··· Records for this task

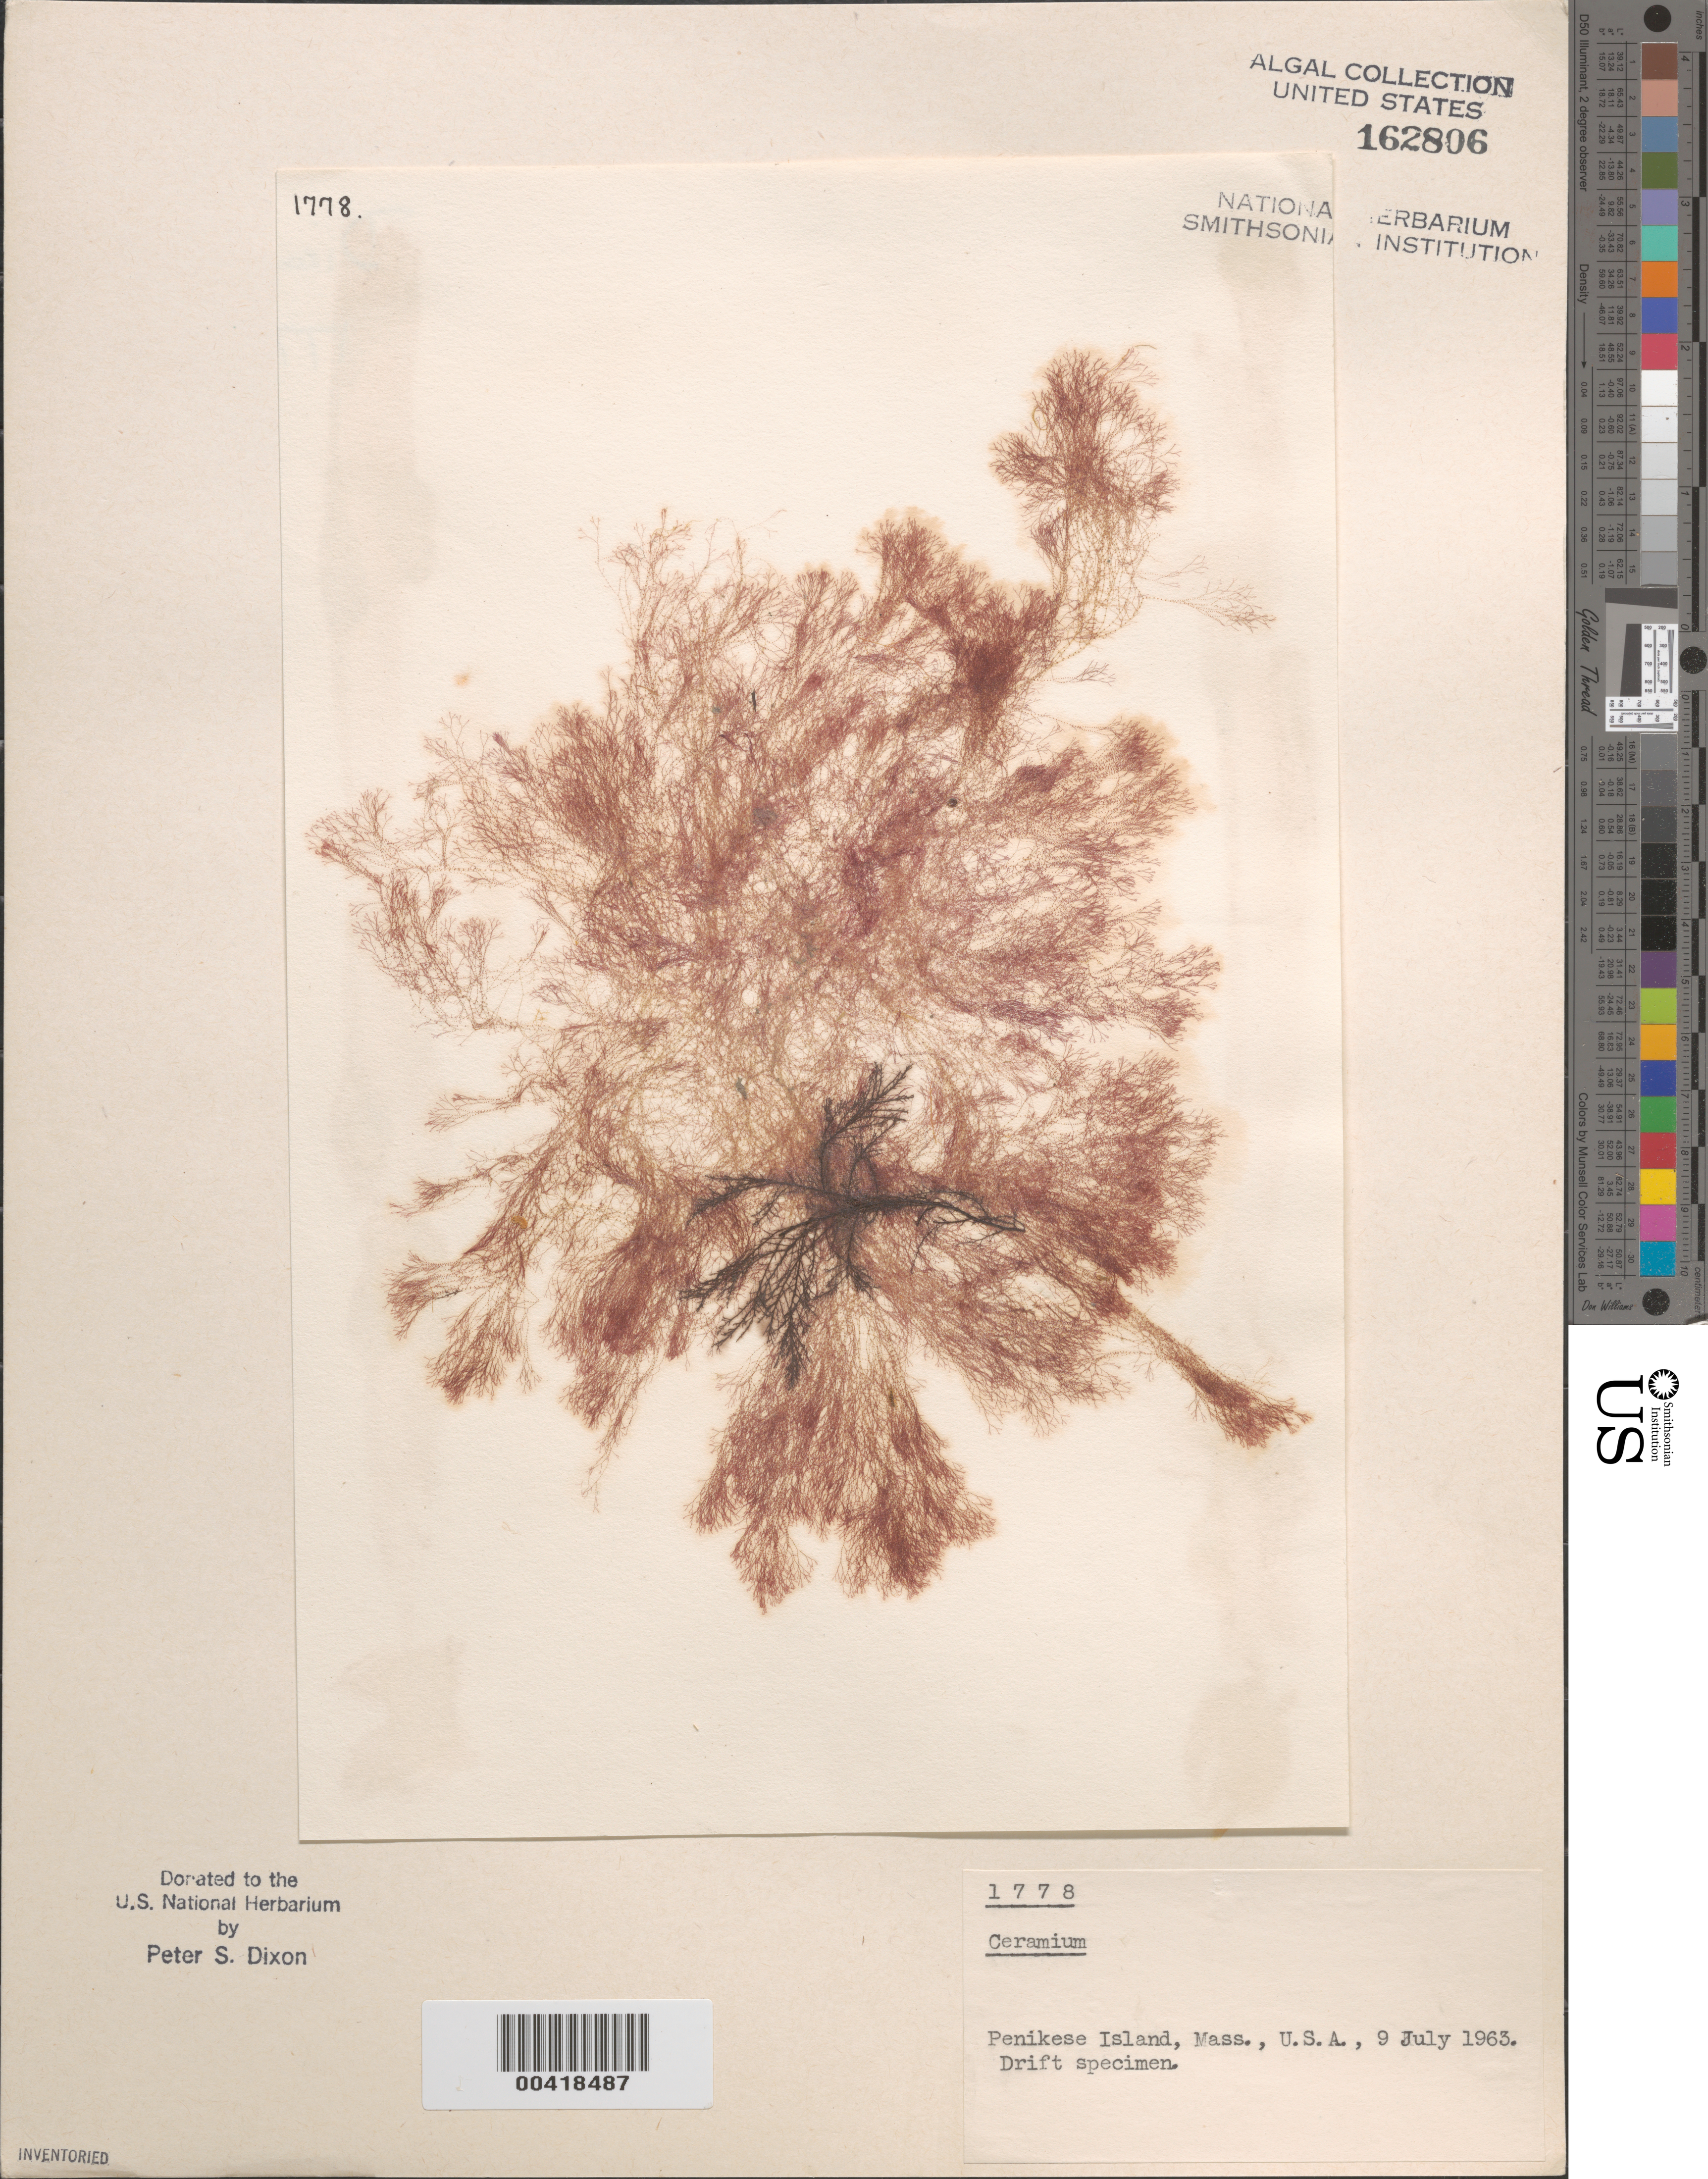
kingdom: Plantae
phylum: Rhodophyta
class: Florideophyceae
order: Ceramiales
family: Ceramiaceae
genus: Ceramium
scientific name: Ceramium sp.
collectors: P. S. Dixon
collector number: PSD 1778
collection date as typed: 09 Jul 1963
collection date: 1963-07-09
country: United States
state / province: Massachusetts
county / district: Dukes County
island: Penikese Island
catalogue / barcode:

······

--- Task goal ---
Please report every line of the items above that contains the string "collection", copying each such line in full.

--- Problem solution ---
collection date as typed: 09 Jul 1963
collection date: 1963-07-09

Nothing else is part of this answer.